Thousands of dead fish have washed up on the banks of the Neuse River, near Flanners Beach. Scientists believe the fish kill could get worse before it gets better. Jared Brumbaugh has more.
Sunny and hot temperatures combined with large amounts of rainfall have caused a low oxygen zone to develop in the Neuse River estuary. In a healthy system, saltwater flowing from the Pamlico Sound with freshwater from the Neuse. But recent water quality monitoring shows an influx of heavy rain nearly three times the seasonal average has added a significant amount of freshwater to the estuary, causing saltwater to be trapped along the bottom.
“It’s a little bit like oil and vinegar situation.”
Kenan Professor of Marine and Environmental Sciences at the Institute of Marine Sciences in Morehead City Dr. Hans Paerl.
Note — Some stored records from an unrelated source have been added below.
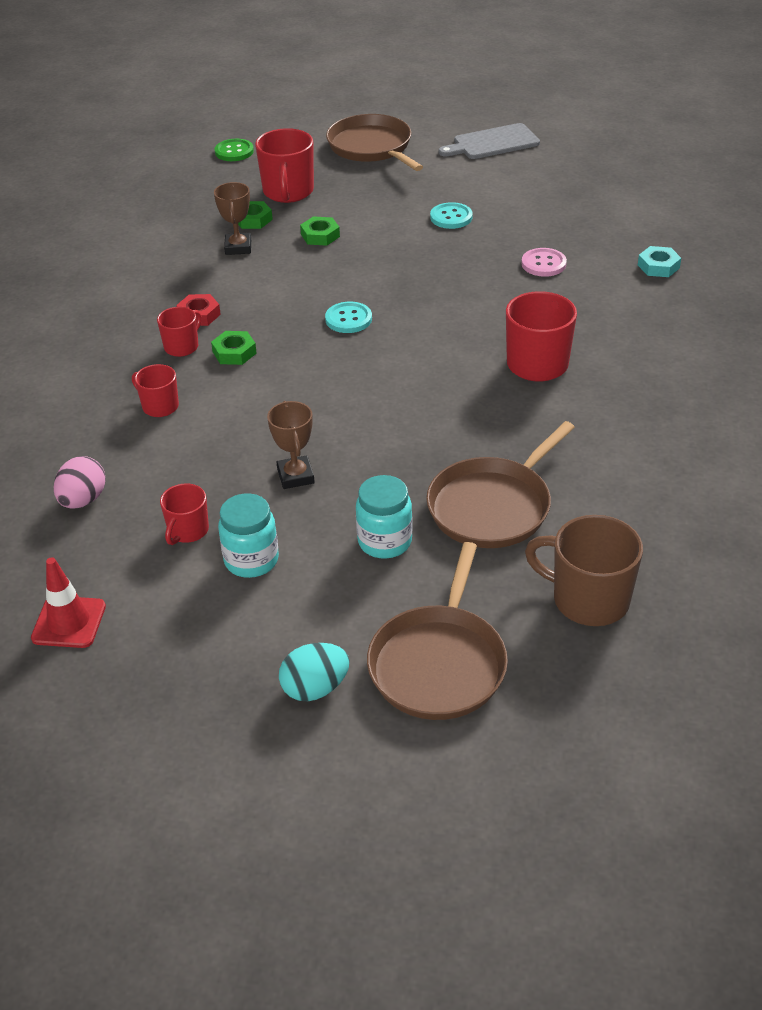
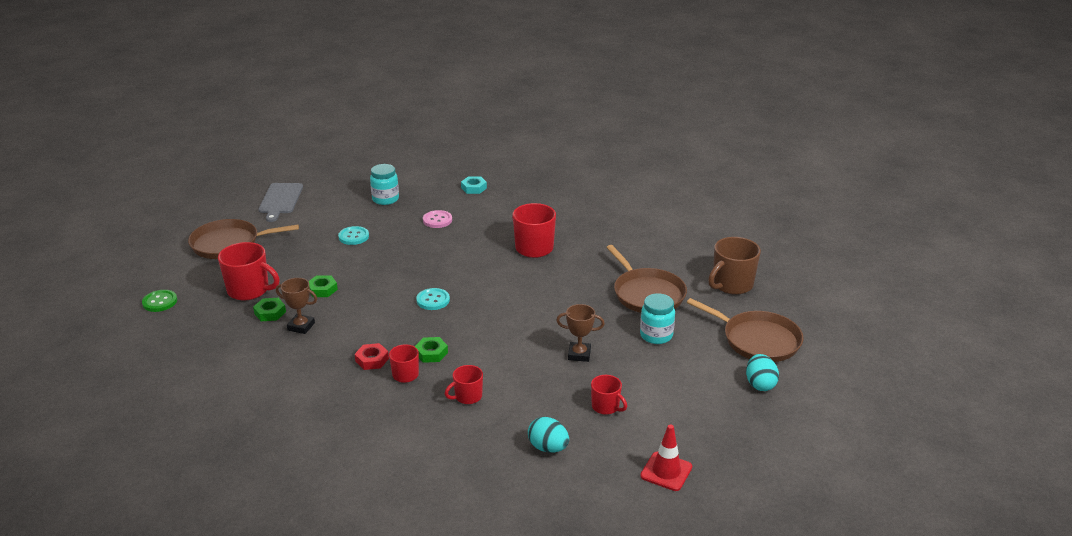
camera: 70 degrees left, 10 degrees down
pink egg [54,456,106,509] -> turquoise egg [528,417,569,453]
turquoise jar [218,493,279,578] -> turquoise jar moved to [370,164,399,205]

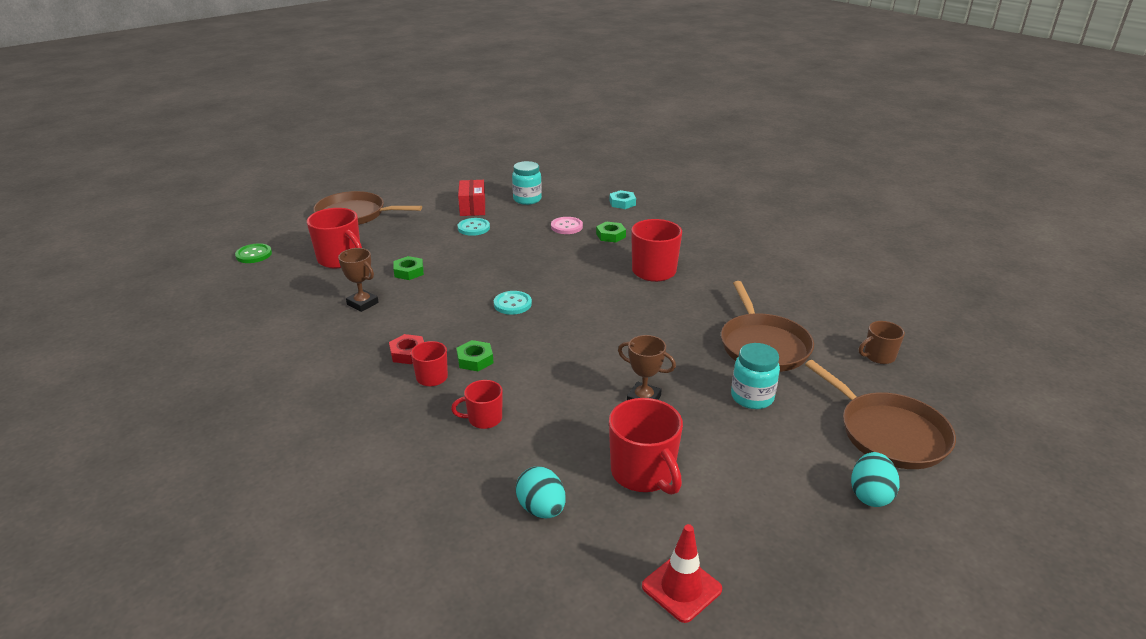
camera: 20 degrees right, 0 degrees up
green nut [253,298,286,321] -> green nut moved to [596,221,626,242]
grey cutting board [259,183,303,222] -> none
red mug [591,375,627,415] -> red mug [609,398,683,495], size x1.74
brown mug [708,237,761,295] -> brown mug [859,321,905,364], size x0.58
none -> red box [458,180,485,216]

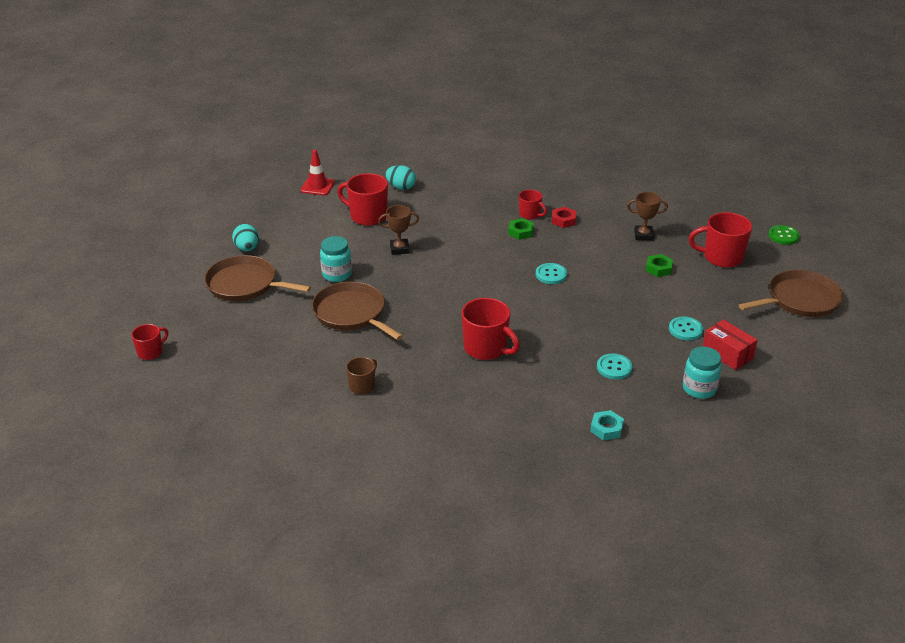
camera: 145 degrees right, 5 degrees up
red mug [451,380,503,429] -> red mug moved to [131,324,168,360]
pink button [551,217,583,234] -> turquoise button [597,354,632,380]
green nut [596,221,626,242] -> none
brown mug [859,321,905,364] -> brown mug moved to [346,357,377,394]

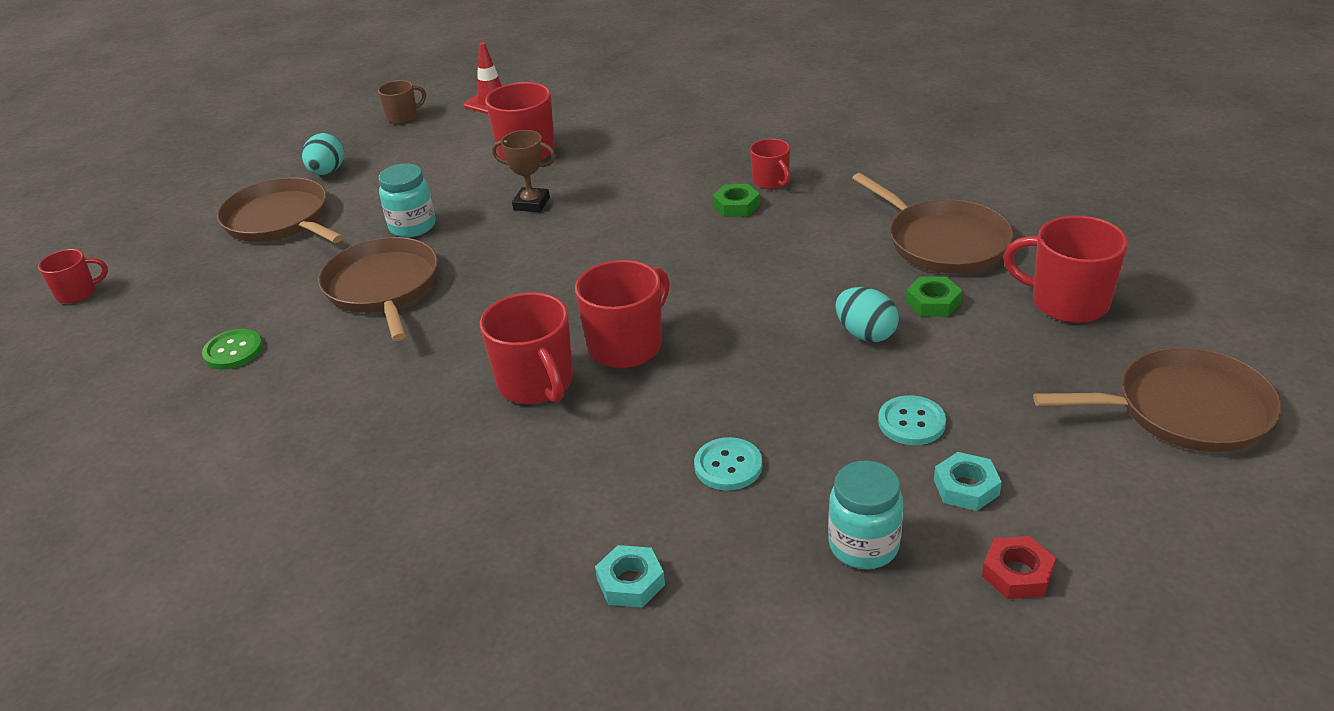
camera: 25 degrees right, 0 degrees up
brown mug [346,357,377,394] -> brown mug moved to [378,80,426,124]
turquoise egg [385,165,416,190] -> turquoise egg moved to [835,287,899,342]
turquoise button [535,263,567,284] -> none
red nut [552,207,576,228] -> red nut moved to [982,536,1056,599]
brown trophy [627,192,668,241] -> brown pan [852,173,1013,273]
red box [703,319,758,370] -> turquoise nut [934,452,1002,511]
green button [768,225,800,245] -> green button moved to [202,329,263,370]
none -> red mug [575,260,670,368]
“If you have enough algae growing in the surface water, and those algae sink into those salty bottom water, it will lead to a lot of consumption of oxygen. Because the bottom water can’t mix with the top unless you get a major storm. Ultimately the bottom water will run out of oxygen and that’s the situation we’re facing now.”
Dr. Paerl says the low oxygen zone in the Neuse River extends from New Bern to the entrance of Pamlico Sound. Fish caught in these areas are susceptible to suffocation due to hypoxia. He adds it would take a significant rainfall event to reset the system.